Making Curly Maple "Pop"
Does anyone have a schedule to make this happen? I will be using ML Campbell products. I've heard form a few finishers that I should apply a dye as my first color (they recommended a yellow dye) and then the brown stain and then clearcoat (I will be using a low sheen MLC Magnamax or Krystal). Since she wants a reddish hint in it, I was thinking of replacing the yellow with red or orange. I am looking for some depth to the grain pattern. Can anyone help?
From contributor J:
Did you consider adding Gilsinite (spelling?)? You may have to play with the formula but it works for me. Start with about 1 TBLS per QRT. Remember, Gilsinite has Xylene in it, so it will make the stain dry faster. I also would bump up the sheen a little.
From contributor B:
The way I think of maple is like this: if you look real closely, the "pop" or "light" that comes from the figured maple is coming from areas where the grain is coming up to the surface. It is as if the grain is acting like optical fibers, capturing the light and conducting it out to the surface where the grain comes to the surface. If you stain first with a pigmented stain, the pigment fills the pores and blocks these light conduits, killing the "pop" effect. I recommend using a dye stain and/or sealing the wood first and shade - a small amount of pigment added to your clear finish, building the color with three to five layers.
From contributor S:
First, rub in a tung oil finish and wipe off the excess. You could use clear stain base instead. Allow to cure. Then shoot on a coat of vinyl sealer to act as a barrier coat. Your vinyl sealer can be toned by adding a dye stain to it.
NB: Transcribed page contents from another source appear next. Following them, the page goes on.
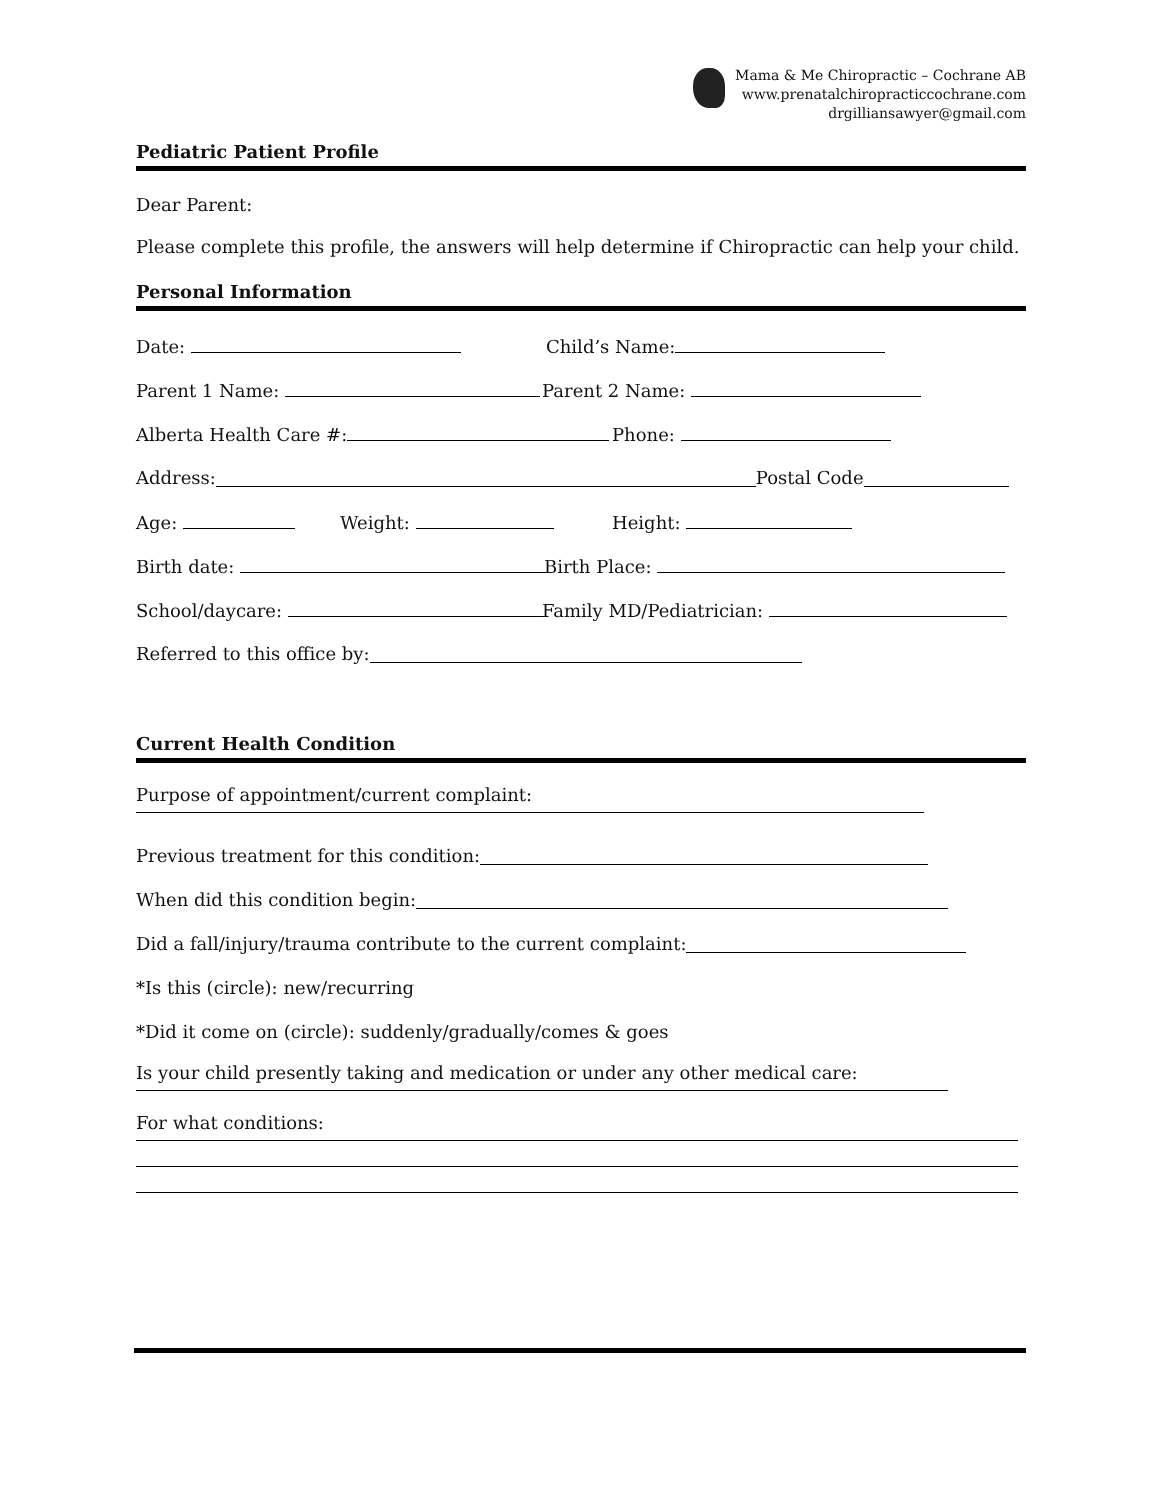Mama & Me Chiropractic – Cochrane AB
www.prenatalchiropracticcochrane.com
drgilliansawyer@gmail.com
Pediatric Patient Profile
Dear Parent:
Please complete this profile, the answers will help determine if Chiropractic can help your child.
Personal Information
Date: Child’s Name:
Parent 1 Name: Parent 2 Name:
Alberta Health Care #: Phone:
Address: Postal Code
Age: Weight: Height:
Birth date: Birth Place:
School/daycare: Family MD/Pediatrician:
Referred to this office by:
Current Health Condition
Purpose of appointment/current complaint:
Previous treatment for this condition:
When did this condition begin:
Did a fall/injury/trauma contribute to the current complaint:
*Is this (circle): new/recurring
*Did it come on (circle): suddenly/gradually/comes & goes
Is your child presently taking and medication or under any other medical care:
For what conditions:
The tung or clear stain base will penetrate into the wood, giving you more depth and adding to the chatoyant effect. Akzo Nobel calls this clear stain step an oil sealer and it is used for these purposes of enhancing the depth.
From contributor B:
How about boiled linseed oil? Wipe or spray on, wipe off excess. Let dry and topcoat. Too old school?
From contributor R:
I feel so old... I use water base aniline dyes, so I just mix up the darker color, say red mahogany, and wipe it on. After it dries, block sand it off. The stain will sand off the harder wood, leaving color in the softer curl. Spray on your other color, say light golden oak for example, and viola! The curly grain really pops. Also, the higher the sheen, the more chatoyancy.
From contributor S:
Just remember to lay down a vinyl sealer barrier coat. It is possible for the acid catalysts in the conversion coatings to react with the japan driers, which are used in tung oils and boiled linseed oil. The vinyl sealer is enough of a barrier coat to guard against this.
Editor's Addition: I produced a huge kitchen with curly maple door panels, and later a dining table. Also a stained bar in bird's eye maple, which shares many of the grain effects of curly. There are a few simple keys to making curly maple "pop."
One, sand the heck out of the raw wood, to at least 400 grade. Two, seal heavily with a vinyl sealer and sand the seal coat very smooth. Three, use a gloss topcoat. Anything other than clear gloss with greatly detract from the grain's effect, and kill its "pop." Finally, if you must stain, do so either as the initial poster here describes (applying the stain to raw wood and wiping off excess stain immediately and vigorously, so only a hint of tint remains) or tone your topcoat and apply it very sparingly in order to control the depth of color - and be sure to coat again with clear topcoat once your desired color is achieved.
For a bar-top, or coffee table such as the original questioner asks about, wet-sanding, compounding, and buffing completes the process, and produces the "clear lens" that magnifies and intensifies the natural "pop" of this beautiful wood. But most crucial steps are sanding the raw wood down to baby's-butt smoothness, and the clear gloss finish. Without the gloss topcoat, your result will look clouded or muddy, and that's the opposite of what you want with curly maple.